William turns his face abruptly to his son. “Sorry,” he says. “I thought you were Mother.”
Robert approaches the bed, wondering briefly if his father’s mind has indeed gone wrong, if he was expecting his own mother, the long-dead Grandma Quinlan. But of course he meant Peggy.
“I sent her away for coffee and pastry,” Robert says.
“Good,” William says. And then his eyes wander off, as if the exchange has set him thinking.
Why does Robert have the immediate impression he knows what’s on Pops’s mind? Perhaps it’s the recent, vivid reminder of the daily struggle between his father and mother. That and the coffee and pastry. These stir the past in him, not as recollections, but enough to give him his impression as he arrives at his father’s bedside.
What has worked covertly in Robert are two events. In one of them, a decade ago, on an otherwise routine phone call from New Orleans, his mother suddenly sounded real, sounded vulnerable in a way unalloyed with dramatic artifice. Robert had just casually mentioned that Darla was at school for the afternoon.
“She has a class?” Peggy asked.
“No.”
“For what then?”
“Whatever.”
“She’s often away.”
“Away?”
“At school.”
“Of course.”
And Peggy’s voice shifted now to that authentic-seeming place, though he didn’t pick up on it yet. “Does it bother you sometimes, this regular separation, when you’re so close to someone? When you don’t really know what’s going on in their life? What they’re doing?”
“Oh, I can easily guess,” he said. The tangle of students and colleagues and papers and bureaucracy.
“Your father goes off every afternoon like that,” Peggy said. Her tone pitched downward, inward. “He’s done it every day for years. Ever since he retired. No one’s around to notice but me.”
She paused.
Robert was clearly aware now of the authenticity of this riff.
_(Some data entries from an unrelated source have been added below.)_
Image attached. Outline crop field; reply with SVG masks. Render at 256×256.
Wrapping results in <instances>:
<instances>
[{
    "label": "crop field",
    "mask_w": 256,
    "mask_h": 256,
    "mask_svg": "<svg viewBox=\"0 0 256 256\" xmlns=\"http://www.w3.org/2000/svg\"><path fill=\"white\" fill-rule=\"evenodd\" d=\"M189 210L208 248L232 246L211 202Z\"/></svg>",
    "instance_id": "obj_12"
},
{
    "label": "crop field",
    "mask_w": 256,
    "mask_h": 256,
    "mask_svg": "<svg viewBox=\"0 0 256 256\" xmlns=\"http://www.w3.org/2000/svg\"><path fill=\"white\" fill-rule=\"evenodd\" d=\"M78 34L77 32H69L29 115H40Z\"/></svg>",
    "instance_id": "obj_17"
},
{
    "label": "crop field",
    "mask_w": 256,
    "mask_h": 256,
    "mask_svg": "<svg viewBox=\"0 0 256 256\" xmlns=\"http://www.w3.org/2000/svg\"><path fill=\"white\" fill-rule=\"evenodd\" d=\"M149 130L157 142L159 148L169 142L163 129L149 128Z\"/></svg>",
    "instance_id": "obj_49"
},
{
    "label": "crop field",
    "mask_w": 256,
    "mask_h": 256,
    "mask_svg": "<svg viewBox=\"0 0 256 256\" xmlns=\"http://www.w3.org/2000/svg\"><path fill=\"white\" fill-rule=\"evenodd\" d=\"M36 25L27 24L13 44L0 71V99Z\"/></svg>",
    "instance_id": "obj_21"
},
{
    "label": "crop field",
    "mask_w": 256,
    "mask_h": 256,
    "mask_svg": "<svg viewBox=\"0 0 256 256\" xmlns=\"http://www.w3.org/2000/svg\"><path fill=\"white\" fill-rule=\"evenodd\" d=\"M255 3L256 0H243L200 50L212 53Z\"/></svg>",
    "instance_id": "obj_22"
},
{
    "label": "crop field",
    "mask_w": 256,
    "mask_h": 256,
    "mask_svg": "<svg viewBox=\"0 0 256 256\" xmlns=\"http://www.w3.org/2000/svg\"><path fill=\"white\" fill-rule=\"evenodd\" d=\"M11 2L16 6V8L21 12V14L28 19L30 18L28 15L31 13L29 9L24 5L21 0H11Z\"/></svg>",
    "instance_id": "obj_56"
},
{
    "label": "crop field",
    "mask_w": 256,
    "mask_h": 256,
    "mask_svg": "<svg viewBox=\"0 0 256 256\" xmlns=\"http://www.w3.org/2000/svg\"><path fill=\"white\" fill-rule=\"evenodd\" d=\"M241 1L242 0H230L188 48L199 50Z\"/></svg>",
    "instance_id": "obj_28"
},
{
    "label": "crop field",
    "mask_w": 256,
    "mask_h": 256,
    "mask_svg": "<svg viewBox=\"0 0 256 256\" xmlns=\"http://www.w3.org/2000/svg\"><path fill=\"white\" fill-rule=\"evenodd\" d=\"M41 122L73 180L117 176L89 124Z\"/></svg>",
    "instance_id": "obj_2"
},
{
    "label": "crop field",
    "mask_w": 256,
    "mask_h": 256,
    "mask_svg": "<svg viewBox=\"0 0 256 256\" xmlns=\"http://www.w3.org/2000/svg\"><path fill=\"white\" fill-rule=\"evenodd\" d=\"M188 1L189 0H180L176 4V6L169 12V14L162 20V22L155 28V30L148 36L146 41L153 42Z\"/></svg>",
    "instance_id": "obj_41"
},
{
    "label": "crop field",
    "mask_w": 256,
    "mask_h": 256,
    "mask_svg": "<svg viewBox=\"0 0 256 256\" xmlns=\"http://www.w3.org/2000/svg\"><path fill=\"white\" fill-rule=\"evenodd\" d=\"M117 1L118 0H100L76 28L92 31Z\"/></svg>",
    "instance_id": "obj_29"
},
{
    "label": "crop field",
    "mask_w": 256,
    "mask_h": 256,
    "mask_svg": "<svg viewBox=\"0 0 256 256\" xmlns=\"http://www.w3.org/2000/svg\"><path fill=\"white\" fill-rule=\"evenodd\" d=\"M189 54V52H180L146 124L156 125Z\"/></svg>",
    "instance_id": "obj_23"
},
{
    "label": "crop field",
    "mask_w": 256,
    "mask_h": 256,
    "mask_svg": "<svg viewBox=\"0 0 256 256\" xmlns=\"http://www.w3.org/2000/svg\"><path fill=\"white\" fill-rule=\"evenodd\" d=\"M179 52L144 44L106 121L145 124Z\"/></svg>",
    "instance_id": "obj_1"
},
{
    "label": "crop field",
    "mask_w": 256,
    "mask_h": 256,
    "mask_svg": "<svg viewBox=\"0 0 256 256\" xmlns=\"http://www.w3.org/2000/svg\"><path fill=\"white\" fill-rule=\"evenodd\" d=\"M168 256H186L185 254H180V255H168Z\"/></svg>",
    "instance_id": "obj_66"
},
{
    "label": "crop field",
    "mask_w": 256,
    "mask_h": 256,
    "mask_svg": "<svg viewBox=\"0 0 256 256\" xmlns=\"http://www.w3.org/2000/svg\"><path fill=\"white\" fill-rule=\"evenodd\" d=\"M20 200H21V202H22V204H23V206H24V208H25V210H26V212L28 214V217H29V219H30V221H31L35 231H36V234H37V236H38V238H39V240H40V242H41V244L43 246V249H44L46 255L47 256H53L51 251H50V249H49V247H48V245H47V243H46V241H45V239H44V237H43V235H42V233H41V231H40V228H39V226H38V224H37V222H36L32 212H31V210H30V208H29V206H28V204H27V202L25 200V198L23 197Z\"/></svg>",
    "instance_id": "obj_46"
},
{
She went on, trying to figure it out as she’d apparently been doing for some time. “He loves to drive his car, it’s true. He’s always loved to drive his cars. He’s driven since he was eleven, after all. There were no licenses back then. This love grew with his bones. I understand. But it’s more than that. He’s going for a little drive, he says. He’s going for coffee, he says. Every day. He goes away for hours. I understand I can be a burden. Just to be around me. He wants to escape. But I wonder how much coffee you can drink. I wonder if he’s alone.”
Now a long silence. In moments like this, Robert usually knew when she was waiting for him to give her something back. But this silence felt different.
Then she said, very softly, “I sometimes wonder if he has a woman.”
Another silence.
To his surprise, the notion of Pops carrying on a flirtatious friendship at his age did not strike Robert as ridiculous. So although a laugh would have sufficed, he felt the need to deny this. He began to shape a reply.
But she said, “You wouldn’t know.”
“I’m sure he doesn’t,” Robert said.
“No one would know.”
Robert tried to find more words.
But she intervened, her tone breaching into avid reassurance, “Not that I’m suggesting anything about Darla.”
“I didn’t think …”
“You’ve got a peach there, Bobby boy. You better take good care of her or you’ll have to answer to me.” And Peggy laughed a loud, sharp laugh.